1. A MEMS speaker comprising:

a ring-shaped base with a first cavity and two openings opposite to each other;

a substrate fixed to the base and covering one of the openings;

a diaphragm fixed to the base and covers the other opening;

a MEMS driver accommodated in the base and fixed on a side of the diaphragm facing the substrate for driving the diaphragm to vibrate and produce sound; wherein,

the MEMS driver comprises a first support part forming a distance from the diaphragm, a second support part extending from an edge of the first support part toward the diaphragm for supporting the diaphragm, and a piezoelectric member attached to the first support part; and wherein

the MEMS speaker further comprises a support member fixed on a side of the substrate facing the diaphragm; the support member is fixedly connected to a middle position of the first support part such that the first support part is spaced from the substrate.
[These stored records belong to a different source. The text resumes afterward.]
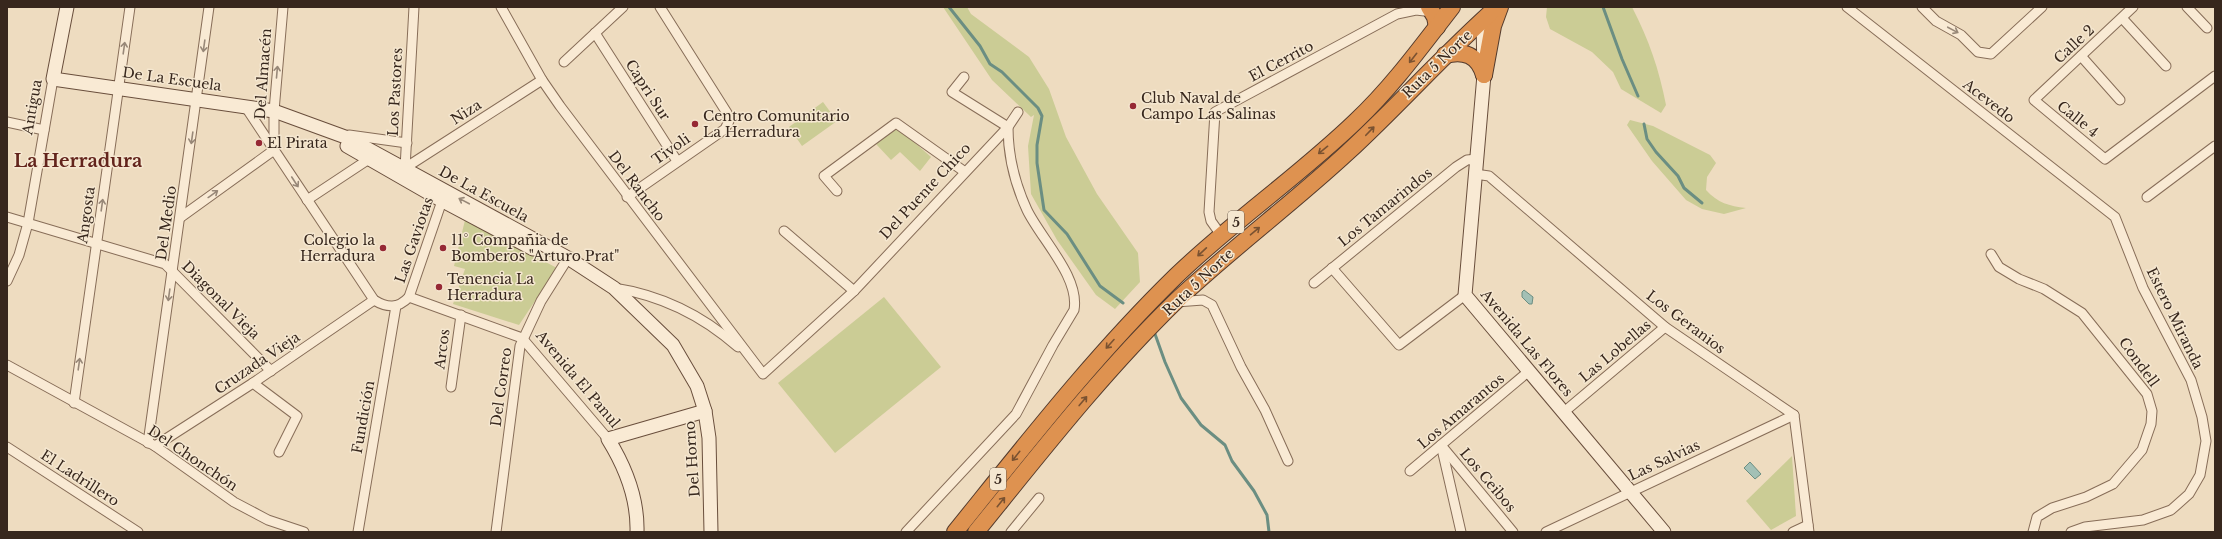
<svg xmlns="http://www.w3.org/2000/svg" width="2222" height="539" font-family="'Libre Baskerville',serif">
<style>
.green{fill:#cbcc95}
.water{fill:#a3c0b5;stroke:#6b8e82}
.lines{fill:none;stroke-linecap:round;stroke-linejoin:round}
.stream{stroke:#6b8e82;stroke-width:3}
.street-casing{stroke:#876d58;stroke-width:11}
.secondary-casing{stroke:#694e3c;stroke-width:15}
.highway-casing{stroke:#543b2d;stroke-width:18}
.street{stroke:#f9ead4;stroke-width:9}
.secondary{stroke:#f9ead4;stroke-width:13}
.highway{stroke:#de9250;stroke-width:16}
.oneway{stroke:#988878}
.oneway2{stroke:#7a5231}
.poi-dot{fill:#962834;stroke:#f5e7d0;stroke-width:1.5}
.labels{text-anchor:middle;stroke-width:3;stroke-linejoin:round;paint-order:stroke}
.shield{fill:#f5e7d0;stroke:#706153;stroke-width:1}
.shield-label{font-size:13px;font-weight:bold;fill:#37271d}
.street-label{font-size:14px;fill:#37271d;stroke:#f5e7d0}
.poi-label{font-size:14px;fill:#37271d;stroke:#f5e7d0;text-anchor:start}
.district-label{font-size:18px;font-weight:bold;fill:#63241c;stroke:#f5e7d0}
</style>
<rect width="100%" height="100%" fill="#eedcc0"/>
<g class="green">
<path d="M 943,7 L 967,7 L 971,14 L 1029,57 L 1049,89 L 1066,137 L 1097,194 L 1138,253 L 1140,282 L 1115,309 L 1096,295 L 1057,240 L 1031,194 L 1028,146 L 1034,115 L 1031,117 L 992,80 Z"/>
<path d="M 1547,7 L 1632,7 C 1649,40 1659,69 1666,105 L 1661,113 L 1621,89 L 1613,72 L 1592,52 L 1550,29 L 1546,17 Z"/>
<path d="M 823,102 L 837,121 L 802,146 L 789,127 Z"/>
<path d="M 1630,120 L 1653,126 L 1710,155 L 1716,163 L 1707,177 L 1706,190 C 1718,203 1729,206 1746,208 L 1724,214 L 1702,209 L 1686,200 L 1652,161 L 1627,125 Z"/>
<path d="M 897,127 L 931,157 L 920,171 L 900,152 L 891,160 L 876,144 Z"/>
<path d="M 465,220 L 557,268 L 519,325 L 453,304 L 465,269 L 454,266 Z"/>
<path d="M 884,297 L 941,367 L 835,453 L 778,383 Z"/>
<path d="M 1792,456 L 1796,516 L 1771,530 L 1746,501 Z"/>
</g>
<g class="water">
<path d="M 1524,290 L 1533,297 L 1532,304 L 1529,304 L 1522,297 L 1522,292 Z"/>
<path d="M 1750,462 L 1761,474 L 1755,479 L 1744,468 Z"/>
</g>
<g class="lines">
<g class="stream">
<path d="M 949,7 L 980,46 L 990,64 L 1002,72 L 1038,108 L 1042,116 L 1037,145 L 1037,163 L 1044,210 L 1067,234 L 1100,286 L 1123,303"/>
<path d="M 1603,7 L 1622,59 L 1638,96"/>
<path d="M 1644,124 L 1647,139 L 1656,152 L 1678,176 L 1684,188 L 1702,203"/>
<path d="M 1155,334 L 1165,362 L 1181,398 L 1201,425 L 1225,445 L 1232,461 L 1254,491 L 1267,515 L 1269,532"/>
</g>
<defs>
<g id="street">
<path d="M 501,7 L 542,80 L 560,106 L 763,374 L 854,291 L 1008,127 L 1018,112"/>
<path d="M 1847,7 L 2115,217 L 2143,288 L 2191,380 L 2202,417 L 2206,441 L 2200,475 L 2189,494 L 2171,510 L 2143,520 L 2085,527 L 2071,532"/>
<path d="M 1922,7 L 1936,21 L 1961,35 L 1978,52 L 1991,54 L 2042,7"/>
<path d="M 2133,7 L 2034,100 L 2105,159 L 2215,76"/>
<path d="M 2187,7 L 2207,28"/>
<path d="M 2122,18 L 2166,66"/>
<path d="M 595,33 L 677,161"/>
<path d="M 2081,56 L 2120,100"/>
<path d="M 564,62 L 623,7"/>
<path d="M 245,106 L 374,300 C 387,308 398,309 409,297 L 444,195"/>
<path d="M 7,122 L 44,130"/>
<path d="M 349,135 L 407,143"/>
<path d="M 274,150 L 274,111 L 283,7"/>
<path d="M 405,168 L 542,80"/>
<path d="M 401,171 L 405,168 L 414,7"/>
<path d="M 1475,174 L 1489,176 L 1665,327 L 1794,415 L 1809,532"/>
<path d="M 837,191 L 824,176 L 896,123 L 965,172"/>
<path d="M 627,197 L 725,129 L 729,121 L 727,113 L 660,7"/>
<path d="M 2147,197 L 2215,146"/>
<path d="M 307,200 L 369,159"/>
<path d="M 7,217 L 165,264 L 271,371"/>
<path d="M 181,217 L 274,150"/>
<path d="M 784,231 L 854,291"/>
<path d="M 1221,235 L 1211,221 L 1209,212 L 1215,112 L 1397,14 L 1416,10 L 1433,12"/>
<path d="M 1991,254 L 1999,267 L 2019,279 L 2044,289 L 2082,313 L 2147,394 L 2152,411 L 2151,424 L 2142,450 L 2113,484 L 2086,497 L 2052,508 L 2037,517 L 2033,532"/>
<path d="M 1332,268 L 1399,345 L 1465,295"/>
<path d="M 7,281 L 19,255 L 28,223 L 53,79"/>
<path d="M 1314,283 L 1456,167 L 1467,160 L 1477,159"/>
<path d="M 614,288 C 660,295 703,316 738,347"/>
<path d="M 409,297 L 522,338 L 608,439"/>
<path d="M 1176,302 L 1203,300 L 1212,305 L 1241,367 L 1265,410 L 1288,461"/>
<path d="M 7,365 L 155,446 L 234,502 L 268,520 L 304,532"/>
<path d="M 253,383 L 297,416 L 279,452"/>
<path d="M 451,387 L 461,315"/>
<path d="M 74,403 L 130,7"/>
<path d="M 1564,412 L 1665,327"/>
<path d="M 148,443 L 209,7"/>
<path d="M 1441,445 L 1513,532"/>
<path d="M 155,446 L 253,383 L 374,300"/>
<path d="M 7,447 L 138,532"/>
<path d="M 1442,449 L 1461,532"/>
<path d="M 1410,471 L 1529,371"/>
<path d="M 358,532 L 396,306"/>
<path d="M 496,532 L 520,346 L 541,301 L 568,258"/>
<path d="M 906,532 L 1016,414 L 1053,345 L 1074,310 C 1080,277 1041,239 1027,210 C 1015,184 1008,155 1008,127 L 952,92 L 964,77"/>
<path d="M 1011,532 L 1039,498"/>
<path d="M 1546,532 L 1794,415"/>
<path d="M 1793,532 L 1808,525"/>
</g>
<g id="secondary">
<path d="M 67,7 L 53,79 L 274,111 L 348,138 L 568,258 L 614,288 L 673,345 L 697,386 L 705,411 L 709,438 L 711,532"/>
<path d="M 1483,20 L 1484,75 L 1465,295 L 1664,532"/>
<path d="M 347,146 L 441,200 L 533,249"/>
<path d="M 637,532 C 638,498 626,468 608,439 L 705,411"/>
</g>
<g id="highway">
<path d="M 1429,7 L 1435,17 L 1437,27"/>
<path d="M 1445,55 C 1464,50 1478,55 1484,75"/>
<path d="M 1484,75 L 1493,26 L 1500,7"/>
<path d="M 955,532 C 1026,444 1095,355 1176,276 C 1233,221 1299,176 1356,121 C 1392,87 1421,47 1452,7"/>
<path d="M 976,532 C 1040,453 1103,372 1176,301 C 1231,249 1292,204 1348,152 C 1399,105 1445,53 1497,7"/>
</g>
</defs>
<use href="#street" class="street-casing"/>
<use href="#secondary" class="secondary-casing"/>
<use href="#highway" class="highway-casing"/>
<use href="#street" class="street"/>
<use href="#secondary" class="secondary"/>
<use href="#highway" class="highway"/>
</g>
<defs><path id="oneway-shaft" d="M-6 0H5M1.5-3L5.5 0L1.5 3" fill="none" stroke-width="1.6" stroke-linecap="round" stroke-linejoin="round"/></defs>
<g class="oneway">
<use href="#oneway-shaft" transform="translate(1953 30) rotate(28)"/>
<use href="#oneway-shaft" transform="translate(204 46) rotate(98)"/>
<use href="#oneway-shaft" transform="translate(124 48) rotate(-82)"/>
<use href="#oneway-shaft" transform="translate(277 72) rotate(-85)"/>
<use href="#oneway-shaft" transform="translate(192 138) rotate(98)"/>
<use href="#oneway-shaft" transform="translate(295 182) rotate(57)"/>
<use href="#oneway-shaft" transform="translate(213 194) rotate(-36)"/>
<use href="#oneway-shaft" transform="translate(464 201) rotate(-152)"/>
<use href="#oneway-shaft" transform="translate(102 205) rotate(-82)"/>
<use href="#oneway-shaft" transform="translate(169 295) rotate(98)"/>
<use href="#oneway-shaft" transform="translate(79 364) rotate(-82)"/>
</g>
<g class="oneway2">
<use href="#oneway-shaft" transform="translate(1413 58) rotate(128)"/>
<use href="#oneway-shaft" transform="translate(1370 131) rotate(-46)"/>
<use href="#oneway-shaft" transform="translate(1323 150) rotate(141)"/>
<use href="#oneway-shaft" transform="translate(1255 231) rotate(-40)"/>
<use href="#oneway-shaft" transform="translate(1202 252) rotate(137)"/>
<use href="#oneway-shaft" transform="translate(1110 344) rotate(132)"/>
<use href="#oneway-shaft" transform="translate(1083 401) rotate(-50)"/>
<use href="#oneway-shaft" transform="translate(1016 456) rotate(129)"/>
<use href="#oneway-shaft" transform="translate(1001 502) rotate(-51)"/>
</g>
<g class="poi-dot">
<circle cx="1133" cy="106" r="4"/>
<circle cx="695" cy="124" r="4"/>
<circle cx="259" cy="143" r="4"/>
<circle cx="383" cy="248" r="4"/>
<circle cx="443" cy="248" r="4"/>
<circle cx="439" cy="287" r="4"/>
</g>
<g class="labels">
<g class="shield">
<rect x="1228" y="211" width="16" height="22" rx="3"/>
<rect x="990" y="468" width="16" height="22" rx="3"/>
</g>
<g class="shield-label">
<text x="1236" y="227">5</text>
<text x="998" y="484">5</text>
</g>
<g class="street-label">
<text transform="translate(2074 44) rotate(-43)" y="5">Calle 2</text>
<text transform="translate(1281 61) rotate(-28)" y="5">El Cerrito</text>
<text transform="translate(1437 64) rotate(-44)" y="5">Ruta 5 Norte</text>
<text transform="translate(263 74) rotate(-86)" y="5">Del Almacén</text>
<text transform="translate(172 79) rotate(8)" y="5">De La Escuela</text>
<text transform="translate(648 90) rotate(57)" y="5">Capri Sur</text>
<text transform="translate(395 92) rotate(-87)" y="5">Los Pastores</text>
<text transform="translate(1989 101) rotate(38)" y="5">Acevedo</text>
<text transform="translate(32 107) rotate(-80)" y="5">Antigua</text>
<text transform="translate(466 112) rotate(-33)" y="5">Niza</text>
<text transform="translate(2078 119) rotate(39)" y="5">Calle 4</text>
<text transform="translate(671 149) rotate(-35)" y="5">Tivoli</text>
<text transform="translate(637 186) rotate(53)" y="5">Del Rancho</text>
<text transform="translate(925 191) rotate(-47)" y="5">Del Puente Chico</text>
<text transform="translate(484 194) rotate(29)" y="5">De La Escuela</text>
<text transform="translate(1385 207) rotate(-39)" y="5">Los Tamarindos</text>
<text transform="translate(86 215) rotate(-82)" y="5">Angosta</text>
<text transform="translate(166 223) rotate(-82)" y="5">Del Medio</text>
<text transform="translate(414 240) rotate(-71)" y="5">Las Gaviotas</text>
<text transform="translate(1198 282) rotate(-43)" y="5">Ruta 5 Norte</text>
<text transform="translate(221 300) rotate(45)" y="5">Diagonal Vieja</text>
<text transform="translate(2175 318) rotate(64)" y="5">Estero Miranda</text>
<text transform="translate(1686 322) rotate(37)" y="5">Los Geranios</text>
<text transform="translate(1527 343) rotate(50)" y="5">Avenida Las Flores</text>
<text transform="translate(442 349) rotate(-82)" y="5">Arcos</text>
<text transform="translate(1615 351) rotate(-40)" y="5">Las Lobellas</text>
<text transform="translate(2139 362) rotate(54)" y="5">Condell</text>
<text transform="translate(257 363) rotate(-34)" y="5">Cruzada Vieja</text>
<text transform="translate(578 379) rotate(50)" y="5">Avenida El Panul</text>
<text transform="translate(501 387) rotate(-82)" y="5">Del Correo</text>
<text transform="translate(1461 411) rotate(-40)" y="5">Los Amarantos</text>
<text transform="translate(363 417) rotate(-80)" y="5">Fundición</text>
<text transform="translate(193 458) rotate(34)" y="5">Del Chonchón</text>
<text transform="translate(692 459) rotate(-94)" y="5">Del Horno</text>
<text transform="translate(1664 460) rotate(-25)" y="5">Las Salvias</text>
<text transform="translate(80 478) rotate(33)" y="5">El Ladrillero</text>
<text transform="translate(1488 480) rotate(50)" y="5">Los Ceibos</text>
</g>
<g class="poi-label">
<text x="1141" y="103">Club Naval de<tspan x="1141" dy="16">Campo Las Salinas</tspan></text>
<text x="703" y="121">Centro Comunitario<tspan x="703" dy="16">La Herradura</tspan></text>
<text x="267" y="148">El Pirata</text>
<text x="375" y="245" text-anchor="end">Colegio la<tspan x="375" dy="16">Herradura</tspan></text>
<text x="451" y="245">11° Compañia de<tspan x="451" dy="16">Bomberos "Arturo Prat"</tspan></text>
<text x="447" y="284">Tenencia La<tspan x="447" dy="16">Herradura</tspan></text>
</g>
<g class="district-label">
<text x="78" y="167">La Herradura</text>
</g>
</g>
<rect width="2222" height="539" fill="none" stroke="#37271d" stroke-width="16"/>
</svg>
2. The MEMS speaker as described in claim 1, wherein, the second support part is ring shaped and locates at a distance from the base.

3. The MEMS speaker as described in claim 1, wherein, the first support part comprises a middle part located at a middle position of the support member, and at least two support beams connecting the middle part and the second support part; the piezoelectric member attaches to the support beam.

4. The MEMS speaker as described in claim 3, wherein, the substrate comprises a first substrate located at an intermediate position of the support member, a second substrate spaced around the first substrate, and a connection beam connecting the first substrate and the second substrate; the base is fixed to the second substrate.

5. The MEMS speaker as described in claim 4, wherein, the substrate has two said connection beams for forming an avoidance gap therebetween, and the support beam is configured to be corresponding to the avoidance gap.

6. The MEMS speaker as described in claim 1, wherein, the substrate is a printed circuit board; the support member is made of conductive material; the support member is electrically connected to the piezoelectric member; and the support member is electrically connected to the printed circuit board.

7. The MEMS speaker as described in claim 1 further comprising an elastic guide part having a first fixed part fixed to an end of the second support part far from the diaphragm, a second fixed part fixed to the base, and an elastic part connecting the first fixed part and the second fixed part.

8. The MEMS speaker as described in claim 7, wherein, the elastic part comprises a plurality of elastic beams each having a U shape, Z shape or S shape.

9. The MEMS speaker as described in claim 8, wherein, the elastic part is a ring structure, and a cross section of the elastic part along a vibration direction of the diaphragm is wave-shaped.

10. The MEMS speaker as described in claim 1, further comprising a reinforcing plate fixed to the diaphragm on a side facing the MEMS driver; an end of the second support part away from the first support part is fixed to the reinforcing plate.